California law has conformed with modifications to the federal earned income tax credit. The law provides that the amount of the credit is calculated as percentage of the eligible individual’s earned income and is phased out above a specified amount as income increases. The EITC is allowed to an eligible individual if the tax return includes the federal individual taxpayer identification number of the eligible individual if the qualifying child is younger than six years of age.

In addition, state law allows a refundable young child care tax credit for years beginning January 1, 2019. AB 1876 would, for years after January 1, 2020, remove the limitations on the use of the federal individual taxpayer identification number in order to be eligible for the EITC and the refundable young child tax credit.
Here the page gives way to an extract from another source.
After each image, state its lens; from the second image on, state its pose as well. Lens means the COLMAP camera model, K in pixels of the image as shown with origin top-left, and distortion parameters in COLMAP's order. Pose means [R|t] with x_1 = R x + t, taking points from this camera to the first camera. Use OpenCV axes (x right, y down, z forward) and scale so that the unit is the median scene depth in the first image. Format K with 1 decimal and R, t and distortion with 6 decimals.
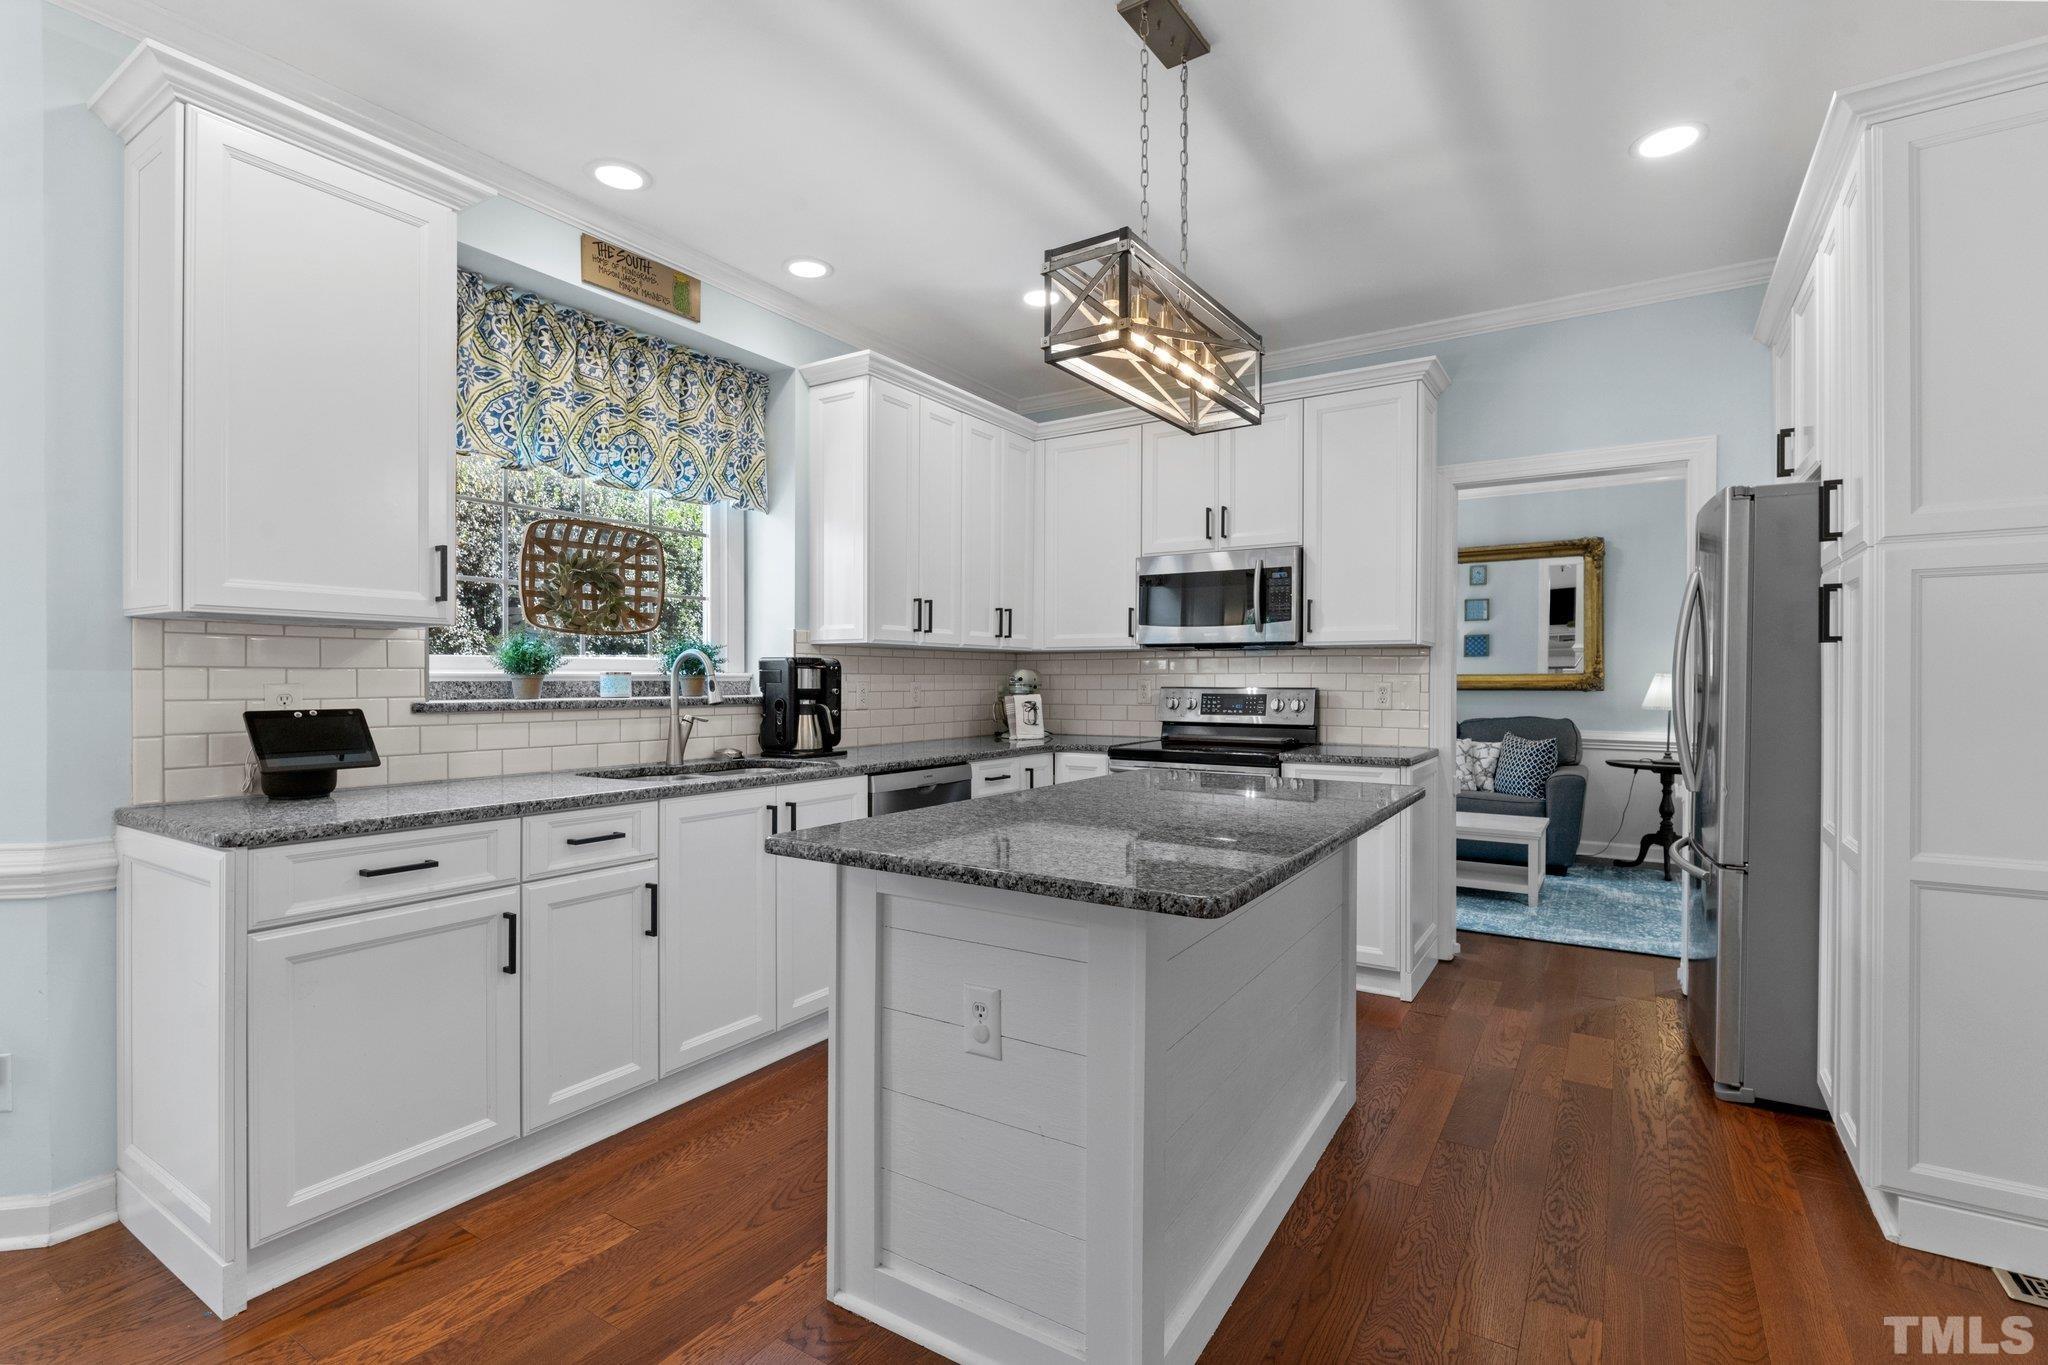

As a budget trailer bill, AB 1876 will take effect immediately once it is signed into law by the Governor.

Although officially being amended on August 30, Senate Bill 51, authored by Senator Maria Elena Durazo (D-Los Angeles), amendments came into print late in the day on August 28 to allow refunds of the California Competes tax credit. The bill amends Sections 17059.2 and 23689 of the Revenue and Taxation Code. Under existing state law, there is the CalCompetes tax credit that is in existence from January 1, 2014 through January 1, 2030. The credit is the amount approved by the California Competes Tax Credit Committee that is based upon specified factors.

SB 51 would allow a qualified taxpayer to elect to be paid a refund for any amount in excess of tax liability, not to exceed the amount of total taxes imposed by the state. A “qualified taxpayer” is one that has created at least 5,000 prevailing wage, full-time jobs in California each year for a period of 10 years. And, the qualified taxpayer who receives a refund would have to reinvest the refund into immobile capital equipment that supports infrastructure improvements, expansion, or developments for media production facilities in California.

Section One of the bill amends Section 17059.2 of the Revenue and Taxation Code. This provision is in the Personal Income Tax Law. It provides that a refund of excess credit above tax liability can be refunded beginning January 1, 2021. In order to be eligible for the refund of the credit, the qualified taxpayer must provide necessary information to the Franchise Tax Board. The qualified taxpayer is prohibited from reinvesting refunds for the improvement of immobile capital equipment unless the improvements are made under a project labor agreement and using a skilled and trained workforce. The bill defines “qualified taxpayer,” “full-time equivalent,” “immobile capital equipment,” “project labor agreement,” and “skilled and trained workforce.”

Section Two of the bill amends Section 23689 of the Revenue and Taxation Code. This provision is in the Corporate Income Tax Law and is the same language contained in Section One of the bill.